## Directions for this task
Which lines of the material below contain the string "Track", with case counting? Pick out each such line and copy it in full.

## Working data
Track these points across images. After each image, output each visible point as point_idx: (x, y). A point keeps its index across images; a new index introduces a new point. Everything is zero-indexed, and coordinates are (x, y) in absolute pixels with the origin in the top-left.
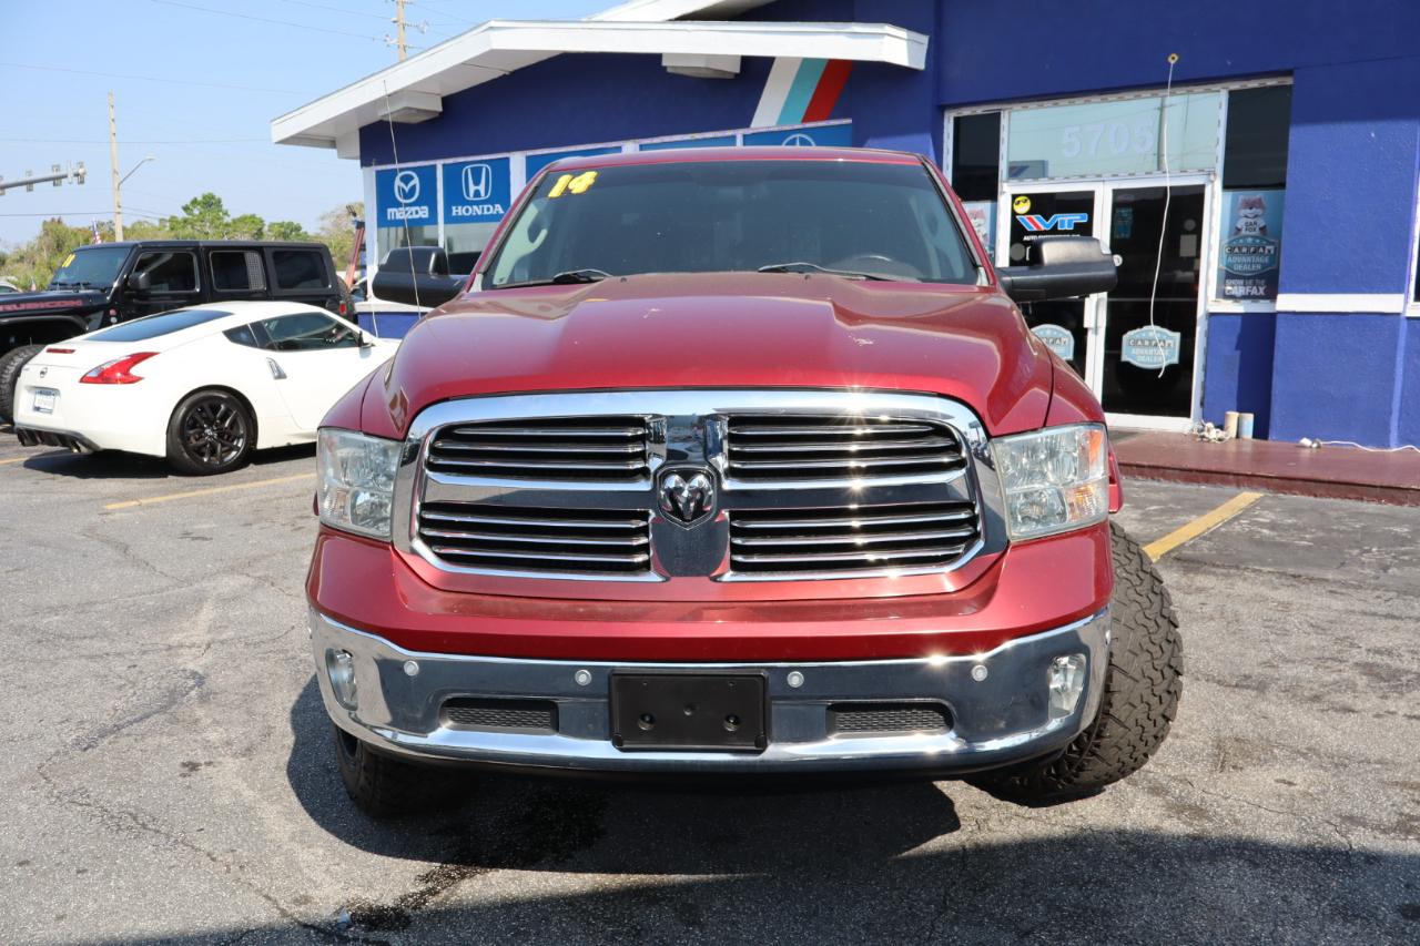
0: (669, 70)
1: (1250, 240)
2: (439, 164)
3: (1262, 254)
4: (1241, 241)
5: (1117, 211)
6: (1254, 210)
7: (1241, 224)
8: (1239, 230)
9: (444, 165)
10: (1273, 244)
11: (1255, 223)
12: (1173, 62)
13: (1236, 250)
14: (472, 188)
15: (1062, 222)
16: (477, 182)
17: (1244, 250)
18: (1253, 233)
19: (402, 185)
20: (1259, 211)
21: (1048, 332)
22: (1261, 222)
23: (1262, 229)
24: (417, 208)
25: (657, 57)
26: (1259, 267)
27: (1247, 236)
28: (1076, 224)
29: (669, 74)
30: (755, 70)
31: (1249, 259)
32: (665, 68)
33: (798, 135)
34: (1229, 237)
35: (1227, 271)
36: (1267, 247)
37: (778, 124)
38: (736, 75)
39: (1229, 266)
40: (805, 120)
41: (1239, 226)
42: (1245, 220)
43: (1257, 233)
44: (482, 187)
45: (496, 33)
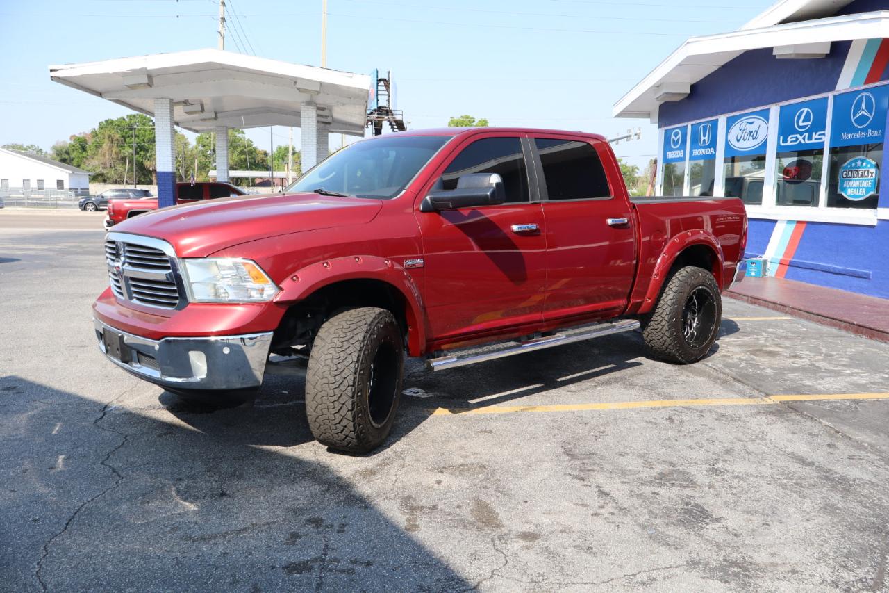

## Solution for this problem
Track these points across images. After each image, output each visible point as point_idx: (x, y). A point keeps its index across images; a new index introduces a new point. Everything is zero-indexed, and coordinates are (x, y) in absolute pixels with the origin in the top-left.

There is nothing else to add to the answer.